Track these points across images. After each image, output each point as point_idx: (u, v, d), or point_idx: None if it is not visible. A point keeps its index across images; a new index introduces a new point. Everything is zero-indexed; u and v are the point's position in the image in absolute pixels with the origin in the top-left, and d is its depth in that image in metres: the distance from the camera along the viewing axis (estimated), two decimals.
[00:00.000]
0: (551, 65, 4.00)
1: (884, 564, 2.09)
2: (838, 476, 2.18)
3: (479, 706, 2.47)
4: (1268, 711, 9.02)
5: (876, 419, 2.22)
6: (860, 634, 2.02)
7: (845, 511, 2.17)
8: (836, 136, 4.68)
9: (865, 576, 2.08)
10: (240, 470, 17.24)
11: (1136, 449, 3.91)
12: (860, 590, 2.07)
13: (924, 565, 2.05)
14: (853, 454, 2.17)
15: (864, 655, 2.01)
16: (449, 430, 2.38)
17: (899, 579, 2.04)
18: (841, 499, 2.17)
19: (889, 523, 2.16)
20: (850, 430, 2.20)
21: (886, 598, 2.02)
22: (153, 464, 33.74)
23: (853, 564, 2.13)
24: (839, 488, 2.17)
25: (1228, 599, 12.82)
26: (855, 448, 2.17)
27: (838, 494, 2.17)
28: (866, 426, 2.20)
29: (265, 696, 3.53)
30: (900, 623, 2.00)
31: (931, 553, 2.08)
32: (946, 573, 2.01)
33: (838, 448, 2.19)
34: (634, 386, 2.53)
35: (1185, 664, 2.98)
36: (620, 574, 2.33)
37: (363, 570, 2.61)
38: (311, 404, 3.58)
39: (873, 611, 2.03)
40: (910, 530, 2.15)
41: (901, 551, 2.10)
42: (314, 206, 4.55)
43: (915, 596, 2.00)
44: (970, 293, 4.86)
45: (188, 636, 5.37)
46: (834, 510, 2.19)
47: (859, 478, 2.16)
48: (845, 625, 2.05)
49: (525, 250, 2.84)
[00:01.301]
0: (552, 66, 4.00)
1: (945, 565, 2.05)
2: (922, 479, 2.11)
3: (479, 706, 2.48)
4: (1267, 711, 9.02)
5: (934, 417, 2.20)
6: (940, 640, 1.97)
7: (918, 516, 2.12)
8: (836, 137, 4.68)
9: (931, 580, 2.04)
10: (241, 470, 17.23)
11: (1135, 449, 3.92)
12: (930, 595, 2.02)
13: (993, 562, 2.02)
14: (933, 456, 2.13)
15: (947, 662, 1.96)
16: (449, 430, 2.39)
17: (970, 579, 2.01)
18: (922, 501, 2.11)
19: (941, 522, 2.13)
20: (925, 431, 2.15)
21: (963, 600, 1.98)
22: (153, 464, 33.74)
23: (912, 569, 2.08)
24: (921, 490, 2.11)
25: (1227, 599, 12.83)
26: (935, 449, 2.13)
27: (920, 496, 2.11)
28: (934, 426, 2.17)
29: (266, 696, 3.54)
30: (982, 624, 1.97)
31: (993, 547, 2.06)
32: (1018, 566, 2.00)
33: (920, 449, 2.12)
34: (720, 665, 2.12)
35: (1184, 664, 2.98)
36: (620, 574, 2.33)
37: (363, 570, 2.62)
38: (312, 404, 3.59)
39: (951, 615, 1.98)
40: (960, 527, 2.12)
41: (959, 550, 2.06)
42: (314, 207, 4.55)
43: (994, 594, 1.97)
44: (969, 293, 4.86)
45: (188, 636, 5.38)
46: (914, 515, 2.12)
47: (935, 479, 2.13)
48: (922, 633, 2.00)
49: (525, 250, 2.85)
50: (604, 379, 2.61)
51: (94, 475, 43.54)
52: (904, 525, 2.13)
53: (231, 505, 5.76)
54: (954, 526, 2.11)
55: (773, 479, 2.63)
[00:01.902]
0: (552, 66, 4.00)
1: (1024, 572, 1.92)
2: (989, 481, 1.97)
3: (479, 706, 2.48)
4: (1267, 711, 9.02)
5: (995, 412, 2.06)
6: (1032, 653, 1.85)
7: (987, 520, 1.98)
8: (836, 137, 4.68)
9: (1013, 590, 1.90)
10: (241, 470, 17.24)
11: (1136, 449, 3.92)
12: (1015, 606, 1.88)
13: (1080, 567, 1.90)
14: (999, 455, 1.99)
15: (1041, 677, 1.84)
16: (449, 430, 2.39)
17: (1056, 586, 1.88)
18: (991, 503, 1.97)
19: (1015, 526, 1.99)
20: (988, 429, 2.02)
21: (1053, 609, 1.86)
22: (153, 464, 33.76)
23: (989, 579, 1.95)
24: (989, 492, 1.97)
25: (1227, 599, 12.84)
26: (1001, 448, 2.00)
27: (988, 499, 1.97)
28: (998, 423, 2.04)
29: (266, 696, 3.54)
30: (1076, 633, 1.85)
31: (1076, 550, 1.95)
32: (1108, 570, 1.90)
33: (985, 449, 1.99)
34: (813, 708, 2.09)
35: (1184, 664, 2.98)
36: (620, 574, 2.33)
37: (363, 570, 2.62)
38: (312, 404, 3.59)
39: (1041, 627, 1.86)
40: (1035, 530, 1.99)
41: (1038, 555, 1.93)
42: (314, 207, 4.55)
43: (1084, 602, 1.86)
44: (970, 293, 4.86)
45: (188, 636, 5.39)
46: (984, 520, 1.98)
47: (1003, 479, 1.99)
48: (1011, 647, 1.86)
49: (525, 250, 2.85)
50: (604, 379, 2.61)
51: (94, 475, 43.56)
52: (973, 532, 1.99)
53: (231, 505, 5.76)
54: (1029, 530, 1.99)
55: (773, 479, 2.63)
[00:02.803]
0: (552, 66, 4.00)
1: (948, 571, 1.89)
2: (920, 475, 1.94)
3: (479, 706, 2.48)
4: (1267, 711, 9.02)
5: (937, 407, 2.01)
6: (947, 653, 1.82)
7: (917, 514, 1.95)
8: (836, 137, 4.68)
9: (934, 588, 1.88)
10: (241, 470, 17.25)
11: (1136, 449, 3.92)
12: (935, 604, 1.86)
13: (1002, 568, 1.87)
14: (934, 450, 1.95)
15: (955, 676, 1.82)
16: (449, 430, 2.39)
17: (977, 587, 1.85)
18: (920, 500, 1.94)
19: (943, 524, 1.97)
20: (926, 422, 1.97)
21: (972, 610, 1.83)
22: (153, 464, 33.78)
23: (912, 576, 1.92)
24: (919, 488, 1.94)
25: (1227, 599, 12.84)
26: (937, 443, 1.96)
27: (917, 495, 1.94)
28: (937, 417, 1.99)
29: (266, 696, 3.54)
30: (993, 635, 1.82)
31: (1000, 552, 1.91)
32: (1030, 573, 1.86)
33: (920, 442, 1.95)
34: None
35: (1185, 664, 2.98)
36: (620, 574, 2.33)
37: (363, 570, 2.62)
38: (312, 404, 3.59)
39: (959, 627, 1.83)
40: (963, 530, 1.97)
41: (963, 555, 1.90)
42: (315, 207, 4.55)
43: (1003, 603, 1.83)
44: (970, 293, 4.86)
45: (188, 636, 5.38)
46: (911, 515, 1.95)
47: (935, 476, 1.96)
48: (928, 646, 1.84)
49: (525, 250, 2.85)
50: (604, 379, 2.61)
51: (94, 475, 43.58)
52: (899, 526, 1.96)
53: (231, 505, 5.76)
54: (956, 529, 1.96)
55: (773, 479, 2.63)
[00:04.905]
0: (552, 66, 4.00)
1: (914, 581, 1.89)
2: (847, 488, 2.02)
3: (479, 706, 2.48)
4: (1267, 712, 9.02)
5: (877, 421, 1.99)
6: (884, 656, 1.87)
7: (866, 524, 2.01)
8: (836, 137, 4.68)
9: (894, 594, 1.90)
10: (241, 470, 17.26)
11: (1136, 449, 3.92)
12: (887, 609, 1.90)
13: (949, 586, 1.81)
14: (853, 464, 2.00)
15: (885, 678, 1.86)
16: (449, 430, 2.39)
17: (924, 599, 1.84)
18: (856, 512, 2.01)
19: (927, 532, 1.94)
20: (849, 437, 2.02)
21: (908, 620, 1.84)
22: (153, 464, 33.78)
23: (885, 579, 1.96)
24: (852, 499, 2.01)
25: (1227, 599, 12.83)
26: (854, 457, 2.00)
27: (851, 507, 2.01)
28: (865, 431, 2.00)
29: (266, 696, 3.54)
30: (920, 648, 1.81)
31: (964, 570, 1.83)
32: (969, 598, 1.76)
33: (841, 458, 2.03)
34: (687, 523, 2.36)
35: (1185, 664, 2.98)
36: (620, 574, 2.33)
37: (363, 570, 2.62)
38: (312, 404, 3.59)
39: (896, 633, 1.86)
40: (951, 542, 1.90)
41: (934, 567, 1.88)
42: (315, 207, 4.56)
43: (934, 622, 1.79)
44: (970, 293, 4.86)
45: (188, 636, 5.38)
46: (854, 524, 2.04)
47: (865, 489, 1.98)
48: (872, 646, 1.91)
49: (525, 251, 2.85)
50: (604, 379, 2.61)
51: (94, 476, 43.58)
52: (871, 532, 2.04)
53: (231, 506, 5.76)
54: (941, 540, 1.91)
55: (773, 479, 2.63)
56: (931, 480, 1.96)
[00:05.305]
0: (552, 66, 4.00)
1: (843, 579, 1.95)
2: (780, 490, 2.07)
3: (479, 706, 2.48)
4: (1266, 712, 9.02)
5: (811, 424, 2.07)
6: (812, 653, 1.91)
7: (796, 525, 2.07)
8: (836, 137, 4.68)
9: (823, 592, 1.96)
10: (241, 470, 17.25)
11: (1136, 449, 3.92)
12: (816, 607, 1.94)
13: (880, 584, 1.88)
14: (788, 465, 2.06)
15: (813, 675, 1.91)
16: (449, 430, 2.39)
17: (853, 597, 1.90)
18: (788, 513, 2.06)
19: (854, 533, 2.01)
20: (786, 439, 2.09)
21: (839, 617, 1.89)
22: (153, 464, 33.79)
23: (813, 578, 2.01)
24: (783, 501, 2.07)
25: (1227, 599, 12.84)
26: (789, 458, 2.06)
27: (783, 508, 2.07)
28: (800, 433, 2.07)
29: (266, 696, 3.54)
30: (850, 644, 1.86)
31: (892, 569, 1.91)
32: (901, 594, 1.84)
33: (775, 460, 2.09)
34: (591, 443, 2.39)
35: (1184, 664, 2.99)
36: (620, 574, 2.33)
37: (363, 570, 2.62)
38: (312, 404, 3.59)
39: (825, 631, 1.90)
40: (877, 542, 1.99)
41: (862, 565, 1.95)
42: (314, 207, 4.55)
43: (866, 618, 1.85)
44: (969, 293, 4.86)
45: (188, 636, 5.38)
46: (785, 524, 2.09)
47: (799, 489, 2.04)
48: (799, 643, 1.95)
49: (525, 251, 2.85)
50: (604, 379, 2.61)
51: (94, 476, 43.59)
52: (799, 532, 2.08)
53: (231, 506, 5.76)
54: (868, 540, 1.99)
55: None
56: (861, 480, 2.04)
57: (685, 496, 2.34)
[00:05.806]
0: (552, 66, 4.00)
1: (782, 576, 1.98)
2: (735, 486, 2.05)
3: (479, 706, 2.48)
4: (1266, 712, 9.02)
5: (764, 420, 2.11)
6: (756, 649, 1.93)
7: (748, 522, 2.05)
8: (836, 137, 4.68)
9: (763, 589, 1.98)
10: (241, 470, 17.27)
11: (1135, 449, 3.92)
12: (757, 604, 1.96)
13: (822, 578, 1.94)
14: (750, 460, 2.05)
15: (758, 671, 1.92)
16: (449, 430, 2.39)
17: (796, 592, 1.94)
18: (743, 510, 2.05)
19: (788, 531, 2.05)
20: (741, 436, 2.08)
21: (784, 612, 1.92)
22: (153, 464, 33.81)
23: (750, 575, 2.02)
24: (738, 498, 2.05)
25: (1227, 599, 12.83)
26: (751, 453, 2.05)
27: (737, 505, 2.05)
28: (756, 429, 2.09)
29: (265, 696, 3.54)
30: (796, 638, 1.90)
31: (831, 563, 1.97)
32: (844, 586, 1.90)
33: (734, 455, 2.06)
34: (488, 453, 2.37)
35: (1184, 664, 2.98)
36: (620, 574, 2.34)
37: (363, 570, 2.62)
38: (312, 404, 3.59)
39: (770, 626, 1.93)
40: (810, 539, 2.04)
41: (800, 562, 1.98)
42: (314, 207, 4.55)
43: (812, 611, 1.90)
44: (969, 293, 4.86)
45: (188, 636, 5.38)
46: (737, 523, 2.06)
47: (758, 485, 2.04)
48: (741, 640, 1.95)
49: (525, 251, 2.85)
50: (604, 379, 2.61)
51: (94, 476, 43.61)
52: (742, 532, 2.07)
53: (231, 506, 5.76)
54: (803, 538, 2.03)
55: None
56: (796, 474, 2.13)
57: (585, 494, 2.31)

GOAL OF THE EXERCISE: In the entries above, the lines from the one bearing "27: (838, 494, 2.17)" up to and including the one bearing "49: (525, 250, 2.84)" should be transcribed exactly; no other line is wanted.

SOLUTION TO THIS TASK:
27: (838, 494, 2.17)
28: (866, 426, 2.20)
29: (265, 696, 3.53)
30: (900, 623, 2.00)
31: (931, 553, 2.08)
32: (946, 573, 2.01)
33: (838, 448, 2.19)
34: (634, 386, 2.53)
35: (1185, 664, 2.98)
36: (620, 574, 2.33)
37: (363, 570, 2.61)
38: (311, 404, 3.58)
39: (873, 611, 2.03)
40: (910, 530, 2.15)
41: (901, 551, 2.10)
42: (314, 206, 4.55)
43: (915, 596, 2.00)
44: (970, 293, 4.86)
45: (188, 636, 5.37)
46: (834, 510, 2.19)
47: (859, 478, 2.16)
48: (845, 625, 2.05)
49: (525, 250, 2.84)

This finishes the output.